Граф беспокойно заерзал на своем стуле.
– Да, – согласился он, – это немаловажное препятствие. Право, теперь я уж и не знаю, что и придумать.
Наступило общее молчание. Наконец Гаукинс осмелился заметить:
– А что, если бы смешать вместе содержимое всех трех корзин?..
Хозяин схватил его руку и горячо пожал в порыве благодарности.
– Вот кто разрешил проблему! – воскликнул он. – Один корабль, одни похороны, одна могила, один монумент, – как это отлично придумано! Твоя находчивость делает тебе честь, майор Гаукинс, а меня избавляет от неприятного затруднения и лишнего горя, да и несчастному отцу придется тогда меньше страдать. Итак, решено: он будет отправлен только в одной корзине.
– Когда? – спросила жена.
– Завтра же, конечно.
– На твоем месте я подождала бы, Мельберри.
– Подождала? Зачем?
– Охота тебе мучить убитого горем бездетного старика?

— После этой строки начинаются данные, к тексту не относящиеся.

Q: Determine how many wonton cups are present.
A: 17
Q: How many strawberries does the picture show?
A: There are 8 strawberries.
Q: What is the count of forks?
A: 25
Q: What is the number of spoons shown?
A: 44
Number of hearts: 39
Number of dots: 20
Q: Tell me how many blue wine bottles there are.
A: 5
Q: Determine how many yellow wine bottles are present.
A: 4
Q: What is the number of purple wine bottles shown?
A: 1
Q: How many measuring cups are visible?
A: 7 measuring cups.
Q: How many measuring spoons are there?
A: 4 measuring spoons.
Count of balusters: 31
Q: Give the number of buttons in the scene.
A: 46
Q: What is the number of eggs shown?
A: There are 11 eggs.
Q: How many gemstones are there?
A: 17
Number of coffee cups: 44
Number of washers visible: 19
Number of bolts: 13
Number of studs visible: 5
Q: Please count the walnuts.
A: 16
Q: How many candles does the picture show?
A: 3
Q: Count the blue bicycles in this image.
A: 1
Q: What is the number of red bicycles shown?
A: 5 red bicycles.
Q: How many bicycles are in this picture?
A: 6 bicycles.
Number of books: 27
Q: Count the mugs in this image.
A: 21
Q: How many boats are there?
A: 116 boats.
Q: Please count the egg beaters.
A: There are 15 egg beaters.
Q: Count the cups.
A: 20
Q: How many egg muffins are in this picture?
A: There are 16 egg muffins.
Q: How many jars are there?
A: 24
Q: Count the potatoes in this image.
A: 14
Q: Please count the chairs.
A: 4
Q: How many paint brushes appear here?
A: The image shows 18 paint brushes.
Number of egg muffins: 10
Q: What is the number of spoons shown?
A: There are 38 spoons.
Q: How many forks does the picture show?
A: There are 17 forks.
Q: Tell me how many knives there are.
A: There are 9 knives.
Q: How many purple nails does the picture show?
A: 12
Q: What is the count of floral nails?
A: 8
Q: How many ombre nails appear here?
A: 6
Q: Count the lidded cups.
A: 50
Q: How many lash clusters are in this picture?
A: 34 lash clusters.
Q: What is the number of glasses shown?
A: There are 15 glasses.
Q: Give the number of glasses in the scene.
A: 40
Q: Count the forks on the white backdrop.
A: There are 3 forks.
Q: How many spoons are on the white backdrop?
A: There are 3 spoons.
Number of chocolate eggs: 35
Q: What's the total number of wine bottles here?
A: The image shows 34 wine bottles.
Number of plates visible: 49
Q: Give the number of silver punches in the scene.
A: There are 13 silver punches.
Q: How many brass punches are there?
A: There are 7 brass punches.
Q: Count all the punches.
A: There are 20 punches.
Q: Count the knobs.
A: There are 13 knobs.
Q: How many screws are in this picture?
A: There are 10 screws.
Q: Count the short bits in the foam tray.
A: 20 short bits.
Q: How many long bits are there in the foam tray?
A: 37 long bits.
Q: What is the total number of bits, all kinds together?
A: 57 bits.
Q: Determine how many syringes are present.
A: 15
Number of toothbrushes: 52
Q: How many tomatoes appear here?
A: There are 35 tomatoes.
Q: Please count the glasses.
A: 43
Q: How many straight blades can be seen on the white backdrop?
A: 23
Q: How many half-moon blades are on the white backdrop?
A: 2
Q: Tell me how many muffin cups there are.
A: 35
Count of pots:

– Видит Бог, я не желал бы этого.
– Тогда обожди, пока он сам пошлет за останками сына. Если ты поступишь так, то навсегда избавишь его от самой жестокой пытки, какую только можно придумать для родительского сердца, то есть от известности, что виконт действительно погиб. Поверь мне, отец никогда не пошлет за его прахом.
– Почему же?
– Потому что послать за ним и убедиться в ужасной истине – значит для старика потерять последнюю слабую надежду на то, что его мальчик, может быть, еще спасся от гибели и когда-нибудь вернется к своему отцу.
– Однако, Полли, он все равно узнает из газет, что Берклей сгорел.
– Старый граф убедит себя, что это неправда; он будет спорить против самых очевидных доказательств смерти сына и проживет с этой надеждой до конца своих дней. Если же останки будут присланы к нему, и этот несчастный потеряет всякую возможность сомневаться…
– Нет, нет, он никогда их не получит, Полли; ты спасла меня от преступления, и я буду всю жизнь благословлять тебя за это. Мы благоговейно предадим прах земле, и старик никогда не узнает о том.
Легко было на душе у молодого лорда Берклея. Жадно вдыхал он воздух свободы, чувствуя в себе так много непочатых сил перед вступлением на новое поприще. Но, однако… если борьба покажется ему слишком суровой с первых шагов, если он поддастся малодушию, то, пожалуй, в минуту слабости почувствует искушение отступить. Положим, этого может и не случиться, но нельзя слишком рассчитывать и на себя, а потому вполне простительно принять меры предосторожности и сжечь за собою мосты. Конечно, ему следует тщательно разыскивать по газетам владельца денег, случайно очутившихся в его распоряжении, но вместе с тем надо сделать так, чтобы нельзя было воспользоваться ими под давлением обстоятельств. И он отправился в контору газеты подать объявление, а потом зашел в один из банков, куда внес на хранение пятьсот фунтов стерлингов.